第1章 1
雨はずっと、しとしと降りつづけていた。
雨粒がフロントガラスを滑ると同時に、川島の端正な顔にも影となり落ちていった。
その一瞬の美しさに見惚れながら、お嬢様はあることを思いついた。
「ねえ、家につくまで私がギアチェンジやってあげる」
当然の申し出に川島が驚いている。
お邸(やしき)の車は客人を乗せることも多いため、走り心地より乗り心地を追求した国産のオートマだった。
けれど川島の車は、ほとんどがマニュアルだ。
以前、理由を尋ねたことがある。
オートマは自分で車を動かしている気にならない、と……要するにつまらないらしい。
「わかりました。
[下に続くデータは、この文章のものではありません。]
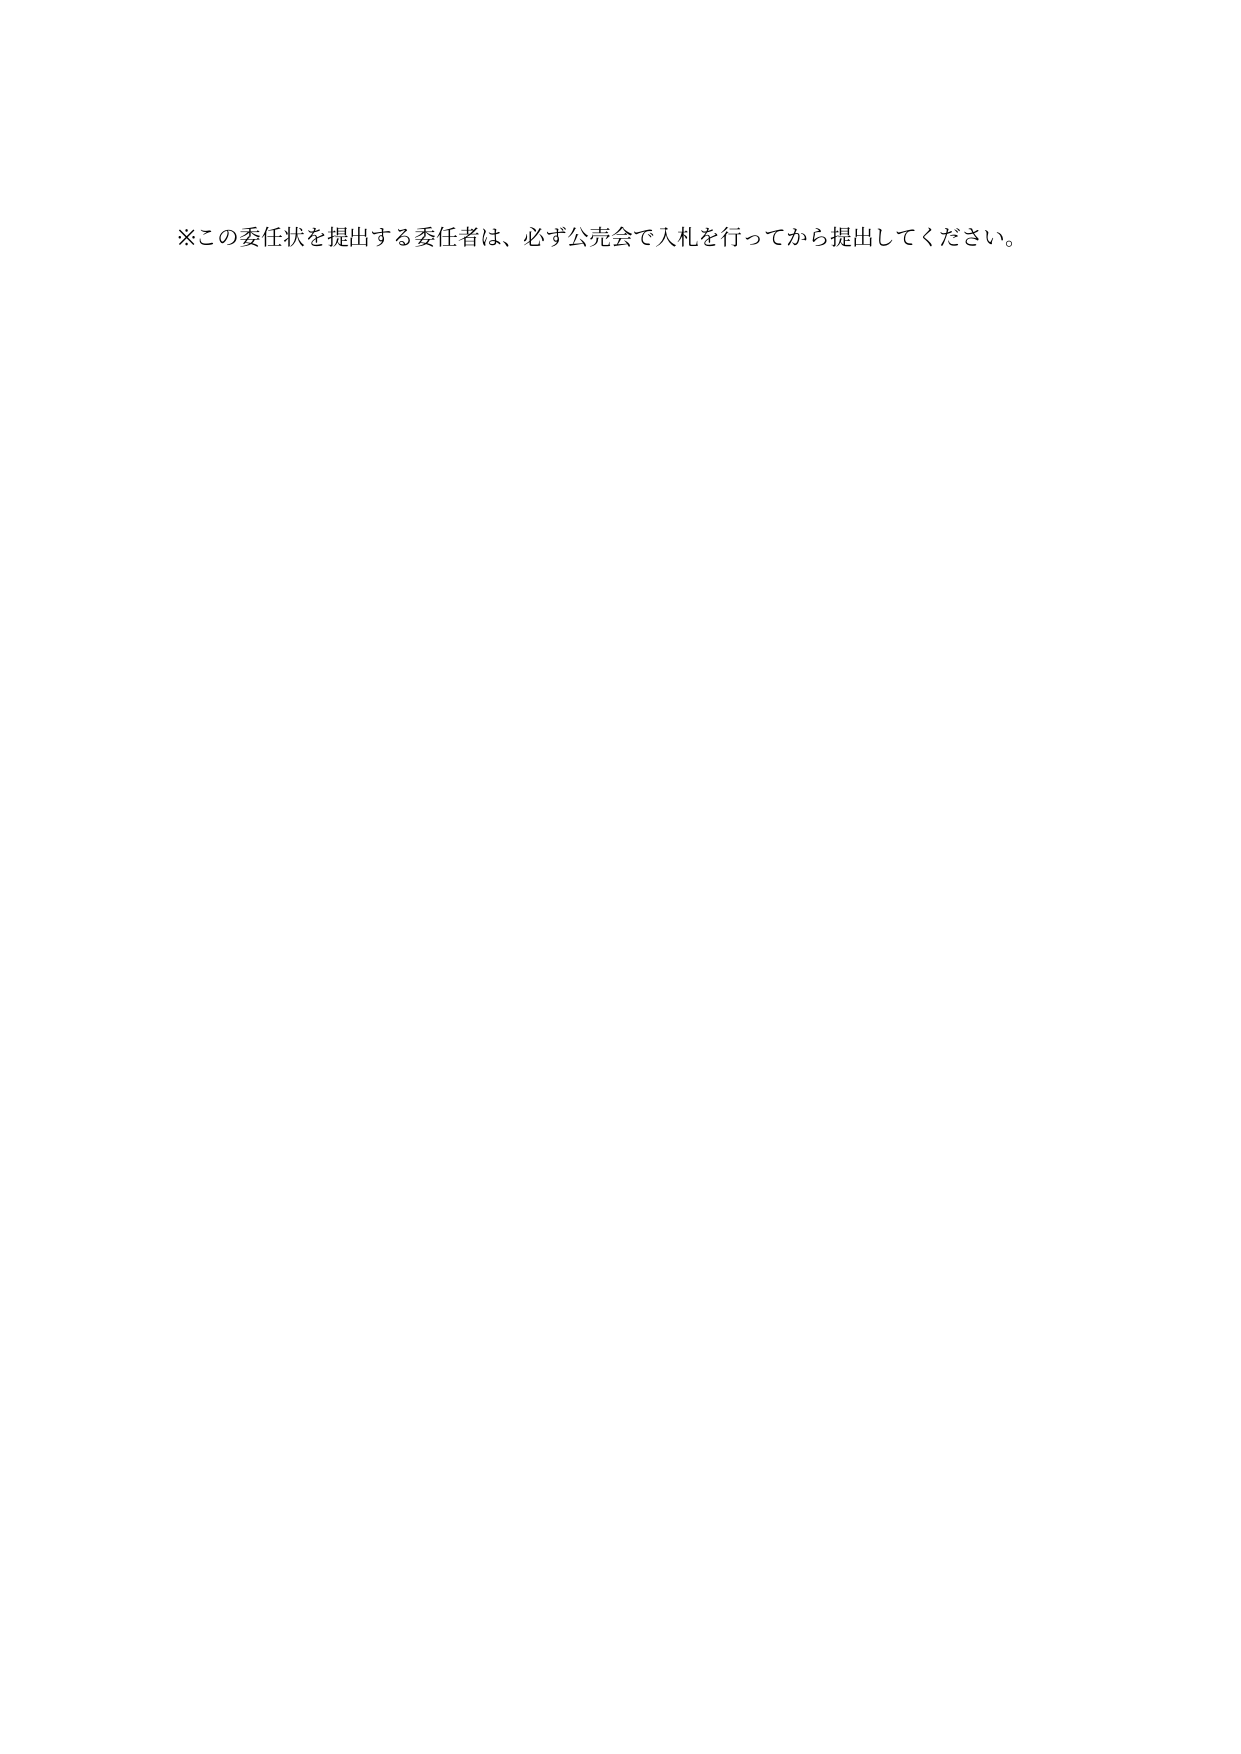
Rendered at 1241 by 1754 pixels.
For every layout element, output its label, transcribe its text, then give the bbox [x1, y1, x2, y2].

text ※この委任状を提出する委任者は、必ず公売会で入札を行ってから提出してください。 [177, 217, 1063, 254]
では少し練習をしましょう」
川島が車を路肩に寄せ、ハザードをつけた。
お嬢様にシフトレバーを握るよう促す。
その上から川島が手を重ねた。
ハザードの点滅に合わせて、お嬢様の胸もドキドキと高鳴りを繰り返した。
「わたしが一速、とお願いしたらこの位置です」
指示のとおり次々にギアチェンジをしていった。
川島の大きくて骨ばった手が、お嬢様の手をすっぽり隠している。
ギアを変えるたびに上から力強く握られて、お嬢様は真面目くさった川島の説明も、どこかうわの空になってしまった。
「とにかく、数字の書いてある位置に動かしてくだされば……。わたしが補助しますから大丈夫ですよ」
川島が手を離した。
淋しい気持ちを覚えつつ、お嬢様はうなずいた。それから指示通りにしながら、お邸までの道のりを走った。
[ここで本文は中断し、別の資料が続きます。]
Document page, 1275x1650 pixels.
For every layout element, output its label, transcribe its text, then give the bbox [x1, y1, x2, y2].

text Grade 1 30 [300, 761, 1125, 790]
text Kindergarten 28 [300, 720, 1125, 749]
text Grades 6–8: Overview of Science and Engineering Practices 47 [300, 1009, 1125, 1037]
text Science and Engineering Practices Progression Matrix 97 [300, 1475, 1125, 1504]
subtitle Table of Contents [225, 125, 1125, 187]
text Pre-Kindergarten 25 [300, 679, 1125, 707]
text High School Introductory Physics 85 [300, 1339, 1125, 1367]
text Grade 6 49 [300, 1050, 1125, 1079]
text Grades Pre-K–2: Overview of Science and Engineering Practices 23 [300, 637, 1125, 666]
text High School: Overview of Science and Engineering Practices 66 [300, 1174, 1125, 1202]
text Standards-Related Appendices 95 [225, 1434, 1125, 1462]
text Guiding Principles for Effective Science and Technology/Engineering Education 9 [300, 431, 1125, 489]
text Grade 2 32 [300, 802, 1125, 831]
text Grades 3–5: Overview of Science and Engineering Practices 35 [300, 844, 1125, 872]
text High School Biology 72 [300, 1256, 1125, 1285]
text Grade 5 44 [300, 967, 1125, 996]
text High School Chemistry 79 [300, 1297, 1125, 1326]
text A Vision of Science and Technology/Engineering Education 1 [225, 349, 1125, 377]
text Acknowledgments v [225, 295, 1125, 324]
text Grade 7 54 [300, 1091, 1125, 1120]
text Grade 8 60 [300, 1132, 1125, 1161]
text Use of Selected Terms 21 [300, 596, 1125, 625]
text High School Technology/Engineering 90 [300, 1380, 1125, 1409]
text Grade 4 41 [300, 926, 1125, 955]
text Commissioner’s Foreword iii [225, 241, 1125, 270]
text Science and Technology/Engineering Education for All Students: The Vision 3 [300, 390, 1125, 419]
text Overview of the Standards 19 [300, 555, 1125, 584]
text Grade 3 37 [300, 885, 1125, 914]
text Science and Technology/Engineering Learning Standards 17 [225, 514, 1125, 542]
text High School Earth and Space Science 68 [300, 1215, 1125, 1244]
自分はただシフトレバーに手を置いていただけで、ほとんどは川島が動かしていたようなものだ。
それでも、川島がいつもこんな風に運転しているんだと思うと、なんだか楽しかった。
「お上手です」
ほとんど何もしていないのに、川島がちらりと顔を向け褒めてきた。
やさしい笑顔に、お嬢様はまたドキドキした。